-- BEGIN Data to use --

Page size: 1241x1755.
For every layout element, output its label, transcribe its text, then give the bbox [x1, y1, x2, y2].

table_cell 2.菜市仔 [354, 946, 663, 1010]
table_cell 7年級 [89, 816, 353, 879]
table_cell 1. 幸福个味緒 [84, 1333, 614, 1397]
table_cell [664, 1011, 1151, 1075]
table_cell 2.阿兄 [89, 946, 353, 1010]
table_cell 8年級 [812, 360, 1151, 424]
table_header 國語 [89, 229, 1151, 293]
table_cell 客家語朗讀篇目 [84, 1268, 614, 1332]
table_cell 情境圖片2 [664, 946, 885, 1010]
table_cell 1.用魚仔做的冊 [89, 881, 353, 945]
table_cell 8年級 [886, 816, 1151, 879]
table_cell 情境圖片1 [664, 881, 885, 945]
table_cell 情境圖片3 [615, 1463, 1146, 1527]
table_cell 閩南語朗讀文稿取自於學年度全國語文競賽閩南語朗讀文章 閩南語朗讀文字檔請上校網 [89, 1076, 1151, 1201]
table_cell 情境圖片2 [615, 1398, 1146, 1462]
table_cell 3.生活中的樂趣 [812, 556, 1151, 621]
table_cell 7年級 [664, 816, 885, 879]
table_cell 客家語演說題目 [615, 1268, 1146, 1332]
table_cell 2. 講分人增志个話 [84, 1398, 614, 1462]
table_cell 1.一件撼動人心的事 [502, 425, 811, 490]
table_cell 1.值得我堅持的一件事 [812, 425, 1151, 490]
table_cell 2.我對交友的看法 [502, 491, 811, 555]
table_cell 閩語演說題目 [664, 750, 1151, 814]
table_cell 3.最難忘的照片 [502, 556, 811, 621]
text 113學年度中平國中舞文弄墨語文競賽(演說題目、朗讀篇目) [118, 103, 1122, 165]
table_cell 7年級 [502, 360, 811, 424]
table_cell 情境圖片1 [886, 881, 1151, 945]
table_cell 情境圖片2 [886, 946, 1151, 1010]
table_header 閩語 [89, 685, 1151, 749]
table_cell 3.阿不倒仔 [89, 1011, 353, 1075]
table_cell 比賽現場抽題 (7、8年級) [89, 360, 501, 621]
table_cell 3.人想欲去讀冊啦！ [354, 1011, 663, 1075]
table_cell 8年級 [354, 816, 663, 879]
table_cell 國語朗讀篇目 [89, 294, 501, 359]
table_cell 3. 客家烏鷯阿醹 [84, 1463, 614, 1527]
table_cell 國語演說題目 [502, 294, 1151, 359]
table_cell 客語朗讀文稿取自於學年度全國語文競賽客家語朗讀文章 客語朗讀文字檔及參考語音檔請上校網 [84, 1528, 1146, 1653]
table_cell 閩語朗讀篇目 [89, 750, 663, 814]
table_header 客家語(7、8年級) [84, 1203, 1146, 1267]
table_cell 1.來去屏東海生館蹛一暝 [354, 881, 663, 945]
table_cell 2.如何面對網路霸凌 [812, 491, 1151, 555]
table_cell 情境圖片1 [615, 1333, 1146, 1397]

-- END Data to use --

Rewrite the items above, swapping each "table_header" for "header" and leaving every other part unchanged.

§ Correct output
Page size: 1241x1755.
For every layout element, output its label, transcribe its text, then give the bbox [x1, y1, x2, y2].

table_cell 2.菜市仔 [354, 946, 663, 1010]
table_cell 7年級 [89, 816, 353, 879]
table_cell 1. 幸福个味緒 [84, 1333, 614, 1397]
table_cell [664, 1011, 1151, 1075]
table_cell 2.阿兄 [89, 946, 353, 1010]
table_cell 8年級 [812, 360, 1151, 424]
header 國語 [89, 229, 1151, 293]
table_cell 客家語朗讀篇目 [84, 1268, 614, 1332]
table_cell 情境圖片2 [664, 946, 885, 1010]
table_cell 1.用魚仔做的冊 [89, 881, 353, 945]
table_cell 8年級 [886, 816, 1151, 879]
table_cell 情境圖片1 [664, 881, 885, 945]
table_cell 情境圖片3 [615, 1463, 1146, 1527]
table_cell 閩南語朗讀文稿取自於學年度全國語文競賽閩南語朗讀文章 閩南語朗讀文字檔請上校網 [89, 1076, 1151, 1201]
table_cell 情境圖片2 [615, 1398, 1146, 1462]
table_cell 3.生活中的樂趣 [812, 556, 1151, 621]
table_cell 7年級 [664, 816, 885, 879]
table_cell 客家語演說題目 [615, 1268, 1146, 1332]
table_cell 2. 講分人增志个話 [84, 1398, 614, 1462]
table_cell 1.一件撼動人心的事 [502, 425, 811, 490]
table_cell 1.值得我堅持的一件事 [812, 425, 1151, 490]
table_cell 2.我對交友的看法 [502, 491, 811, 555]
table_cell 閩語演說題目 [664, 750, 1151, 814]
table_cell 3.最難忘的照片 [502, 556, 811, 621]
text 113學年度中平國中舞文弄墨語文競賽(演說題目、朗讀篇目) [118, 103, 1122, 165]
table_cell 7年級 [502, 360, 811, 424]
table_cell 情境圖片1 [886, 881, 1151, 945]
table_cell 情境圖片2 [886, 946, 1151, 1010]
header 閩語 [89, 685, 1151, 749]
table_cell 3.阿不倒仔 [89, 1011, 353, 1075]
table_cell 比賽現場抽題 (7、8年級) [89, 360, 501, 621]
table_cell 3.人想欲去讀冊啦！ [354, 1011, 663, 1075]
table_cell 8年級 [354, 816, 663, 879]
table_cell 國語朗讀篇目 [89, 294, 501, 359]
table_cell 3. 客家烏鷯阿醹 [84, 1463, 614, 1527]
table_cell 國語演說題目 [502, 294, 1151, 359]
table_cell 客語朗讀文稿取自於學年度全國語文競賽客家語朗讀文章 客語朗讀文字檔及參考語音檔請上校網 [84, 1528, 1146, 1653]
table_cell 閩語朗讀篇目 [89, 750, 663, 814]
header 客家語(7、8年級) [84, 1203, 1146, 1267]
table_cell 1.來去屏東海生館蹛一暝 [354, 881, 663, 945]
table_cell 2.如何面對網路霸凌 [812, 491, 1151, 555]
table_cell 情境圖片1 [615, 1333, 1146, 1397]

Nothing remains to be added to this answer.